Earlier this afternoon, I opened an email from Saigon Children, a charity whose stated mission is to “enable disadvantaged children and young adults in Vietnam to reach their full potential through receiving a quality education relevant to their needs.”
This was the second email I’d received in just over two weeks from the charity, urging me to sponsor a child for the next academic year beginning in September. I’d been meaning to take part since last October, and this paragraph finally had me reaching for my credit card:
We are on a mission to fulfil at least 1,500 scholarships by this September, when the new school year opens. While much of the primary-school scholarships have been sponsored, over 80% of the higher-level scholarships have not had a donor.
15 minutes later and $210 lighter, I returned to my inbox-clearing task with a warm glow in my chest.
Empathy-driven altruism
I don’t donate much. In fact, Saigon Children is the only charity I donate to.1 My first donation to them was last year, to sponsor a Covid backpack for struggling families in Ho Chi Minh City.
I had received countless other donation requests over the years, but the Covid backpack drive was the first message that hit home. I was living through Covid and seeing with my own eyes the shuttered shops, the streets empty of vendors. I was stuck inside in a lockdown that stretched for months.

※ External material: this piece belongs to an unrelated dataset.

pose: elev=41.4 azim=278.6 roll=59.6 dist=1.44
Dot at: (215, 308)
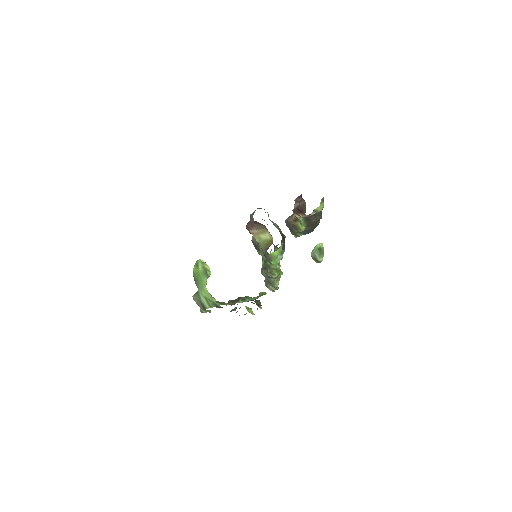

I could easily imagine how difficult life would be for those families, out of work and trapped inside four walls that are undoubtedly far less comfortable than our airy, well-lit, well-stocked two-bedroom.
I could empathise with the families’ plight—and that’s why I pulled out my credit card and meticulously entered its details on the Saigon Children website last October.
Similarly, it took only a couple of emails for me to part with $210, a much more substantial sum than for the Covid backpack, because I can wholly empathise with the cause—sponsoring a child’s education. Back in 2007, I received a government scholarship to study in the UK, and the subsequent seven years would make me the person I am today. I have first-hand experience of how a sponsored education can literally change someone’s life. So, if all that’s needed for a child to access high school is $210 from my pocket, that’s the easiest decision in the world.
A world apart
But there’s a hard limit to empathy-driven altruism. And the irony is this limit means I’m not sending help where it’s most needed.
It is easy for me to empathise with a family who’s struggling because of Covid, with a child who cannot afford an education—because I can imagine their reality, put myself in their shoes.
It is far less easy for me to empathise with families whose homes burnt down in climate-change-induced wildfires, a faraway country ravaged by an ongoing civil war, hundreds of millions of people starving—and this is just the beginning of a very long list of “really bad things” happening in the world today that we don’t hear about on the news.
It is difficult for me to empathise because I cannot begin to imagine what life must be like for someone whose entire village burnt down, someone who’s running from rains of bullets every day, someone who goes to bed hungry every night not knowing if they’ve eaten enough to wake up the next morning. Their realities are so different from mine that we may as well be living a world apart.
I understand that their situation is dire. I intellectually see that they need help. But I don’t feel any empathy. In fact, by definition—I can’t.
And because empathy is driving my altruism, it’s channeling my hard-earned dollar into other directions—by all means worthwhile causes to give to, but arguably not where help’s most needed.
What do you think?
Thoughts of empathy and altruism have been swirling in my mind for the past few days, triggered by a request from a friend to assist the Ukrainian war effort by translating—for lack of a better word—a wartime pamphlet into Thai. I was deeply uncomfortable with helping propagate a text the veracity of which I couldn’t verify, so I turned them down. But I wonder if my response would have been different if it was for a different cause, one I could empathise with.
What drives your altruism? How can we get help to where it’s most needed?
Do you have any other thoughts on this important, but not talked about enough, matter? Send a reply, leave a comment, share this with an altruistic person you know.
Until next Friday… Stay thoughtful,
Val
Photo by Taylor Brandon on Unsplash
Correction: Since writing the first draft of this post, I have made one more sizeable donation to an orphanage in Thailand at the behest of a dear friend, also for educational purposes. This is uncharacteristically generous of me and I shall now return to my miserly ways.